„Ich werde das Entsetzliche nicht los“

Johannes Girmes stammt aus der berühmten Oedter Textil-Dynastie. Heute lebt er als Autor in den USA. In seinem Roman geht es um seine schlimmen Kriegserlebnisse.

Oedt/Raleigh (USA). In Deutschland wollte er nicht mehr leben: Prägende Kriegsgräuel in seiner Heimat Oedt sowie unangenehme berufliche und private Erfahrungen ließen Johannes Girmes verbittert in die USA auswandern. Dort arbeitete er als Textilhändler. In seinem Roman „Und danach die Asche ins Meer“ beschreibt er seine Erfahrungen und den Versuch, sich Deutschland wieder anzunähern.

Westdeutsche Zeitung: Herr Girmes, wie sehr ist Ihr Buch eine Abrechnung mit Deutschland?

Johannes Girmes: Ich bin wie viele traumatisiert durch die üble Kriegs- und Nachkriegsgeschichte. So vieles habe ich selbst erleben müssen. Ich habe dann auch Auschwitz, Dachau, Buchenwald besucht, ich werde das Entsetzliche nicht los. Von diesem Deutschland konnte ich mich leicht trennen.

WZ: Aber in Amerika wurden Sie auch nicht glücklich, oder?

Girmes: Ich fühlte mich in Amerika wohl, zunächst. Aber dieses idealisierte Amerika wurde für mich, vor allem unter Präsident Bush, zu einer Enttäuschung.

WZ: Und wie ist Ihr Bild von Deutschland heute?

Girmes: Durch meinen Beruf bin ich immer wieder zurück nach Deutschland gekommen. Und ich habe ein anderes Deutschland kennengelernt, eines, für das ich Sympathie empfinden kann. Das macht mich glücklich und stolz.

WZ: Warum nennen Sie Ihr Buch einen Roman, obwohl es um Ihre Lebensgeschichte geht?

Girmes: Es ist doch ein Roman. Aber ich weiß, speziell am Niederrhein, wo mich viele kennen, komme ich nicht damit durch. Wer mich kennt, erkennt mich im Buch wieder. Doch es schien mir besser, all diese einschneidenden Erlebnisse in einen Roman zu packen als etwa in eine Autobiografie. So kann ich einfach besser erzählen.

WZ: Fiel es Ihnen schwer, die teilweise schrecklichen Erlebnisse zu schildern?

Girmes: Ja, sehr schwer, das steckt ja zeitlebens in einem drin. Sie können sich kaum vorstellen, wie etwa das Bild der entblößten Brust der von einem SS-Mann ermordeten Russin einen nie los lässt.

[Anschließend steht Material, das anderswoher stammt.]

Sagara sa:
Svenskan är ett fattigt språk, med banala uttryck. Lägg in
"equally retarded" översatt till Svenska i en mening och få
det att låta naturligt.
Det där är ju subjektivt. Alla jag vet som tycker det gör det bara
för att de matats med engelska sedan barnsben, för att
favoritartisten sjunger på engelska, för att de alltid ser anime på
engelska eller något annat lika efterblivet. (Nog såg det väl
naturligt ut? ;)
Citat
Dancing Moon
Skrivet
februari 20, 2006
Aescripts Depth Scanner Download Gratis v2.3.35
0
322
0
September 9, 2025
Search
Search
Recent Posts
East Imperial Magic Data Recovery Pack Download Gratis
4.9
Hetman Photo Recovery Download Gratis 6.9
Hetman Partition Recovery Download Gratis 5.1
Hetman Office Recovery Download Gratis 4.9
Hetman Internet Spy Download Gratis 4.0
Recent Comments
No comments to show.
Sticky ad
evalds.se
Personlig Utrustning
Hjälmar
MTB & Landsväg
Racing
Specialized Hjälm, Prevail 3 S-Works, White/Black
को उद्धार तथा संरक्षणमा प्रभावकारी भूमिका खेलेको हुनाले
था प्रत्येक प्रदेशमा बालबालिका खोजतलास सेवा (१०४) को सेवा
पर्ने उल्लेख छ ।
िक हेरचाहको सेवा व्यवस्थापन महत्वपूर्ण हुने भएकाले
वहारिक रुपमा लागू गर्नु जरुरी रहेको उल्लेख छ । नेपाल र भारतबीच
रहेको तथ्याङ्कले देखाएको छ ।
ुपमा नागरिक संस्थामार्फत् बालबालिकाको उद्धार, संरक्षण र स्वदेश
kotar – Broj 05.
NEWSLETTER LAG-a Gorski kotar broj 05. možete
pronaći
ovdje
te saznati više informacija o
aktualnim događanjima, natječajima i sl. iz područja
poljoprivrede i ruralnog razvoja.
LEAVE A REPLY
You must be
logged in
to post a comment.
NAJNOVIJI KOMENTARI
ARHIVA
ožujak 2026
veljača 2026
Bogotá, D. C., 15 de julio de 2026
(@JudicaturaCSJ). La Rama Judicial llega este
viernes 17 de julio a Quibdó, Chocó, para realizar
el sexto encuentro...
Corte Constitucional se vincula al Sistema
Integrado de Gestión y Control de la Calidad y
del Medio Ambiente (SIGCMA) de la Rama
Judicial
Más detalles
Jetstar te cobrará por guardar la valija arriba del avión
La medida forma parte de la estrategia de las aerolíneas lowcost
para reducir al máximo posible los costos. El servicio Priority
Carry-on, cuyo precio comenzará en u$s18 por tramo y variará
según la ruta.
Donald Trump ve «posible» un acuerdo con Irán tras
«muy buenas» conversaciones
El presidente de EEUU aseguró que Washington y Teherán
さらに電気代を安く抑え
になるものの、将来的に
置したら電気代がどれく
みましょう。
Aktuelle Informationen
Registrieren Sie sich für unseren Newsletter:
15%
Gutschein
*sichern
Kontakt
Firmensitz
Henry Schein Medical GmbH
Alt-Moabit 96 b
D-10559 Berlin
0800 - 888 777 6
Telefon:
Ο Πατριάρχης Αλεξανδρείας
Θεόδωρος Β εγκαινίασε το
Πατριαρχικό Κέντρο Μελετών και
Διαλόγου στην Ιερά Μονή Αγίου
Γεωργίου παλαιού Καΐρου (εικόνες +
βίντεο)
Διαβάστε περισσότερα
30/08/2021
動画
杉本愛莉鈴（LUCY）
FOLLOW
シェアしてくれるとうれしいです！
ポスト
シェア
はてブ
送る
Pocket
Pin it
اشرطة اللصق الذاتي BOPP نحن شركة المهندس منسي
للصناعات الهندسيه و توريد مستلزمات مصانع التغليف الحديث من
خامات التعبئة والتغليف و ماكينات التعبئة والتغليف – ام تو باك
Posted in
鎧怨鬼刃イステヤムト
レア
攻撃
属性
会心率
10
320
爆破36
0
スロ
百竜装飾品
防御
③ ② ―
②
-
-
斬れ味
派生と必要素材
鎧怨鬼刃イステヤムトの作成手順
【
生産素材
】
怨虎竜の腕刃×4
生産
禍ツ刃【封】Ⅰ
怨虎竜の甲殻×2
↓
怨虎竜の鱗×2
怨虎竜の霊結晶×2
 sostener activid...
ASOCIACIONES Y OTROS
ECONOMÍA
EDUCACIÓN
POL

Das löst immer wieder Berühungsängste mit Frauen aus, wie soll man das überwinden?

WZ: Ist denn alles wahr in Ihrem Roman, auch die Freundschaft zur Studentin Julia?

Girmes: Ich sprach ja eben von den Berührungsängsten gegenüber Frauen, die einen prägen. Aber dann kommt die Studentin Julia, die Freundschaft zur jungen Frau entkrampft die Beziehung zum anderen Geschlecht. Aber, wie gesagt, das ist eben ein Roman, mehr sage ich dazu nicht — und dabei soll es bleiben.

WZ: Haben Sie noch Kontakt zur alten Heimat, von der Sie viel erzählen?

Girmes: Ich habe sogar noch starken Kontakt zu meiner Heimat, da kennen mich ja auch noch viele. Und natürlich mag ich den Niederrhein, aber das Wetter ist manchmal wirklich zum Auswandern!

WZ: Und wann kommen Sie mal wieder her?

Girmes: Jetzt im Frühjahr komme ich zur Leipziger Buchmesse, da reicht die Zeit leider nicht für einen Abstecher. Aber im Herbst werde ich wieder in der Gegend sein, vielleicht auch aus meinem Buch lesen.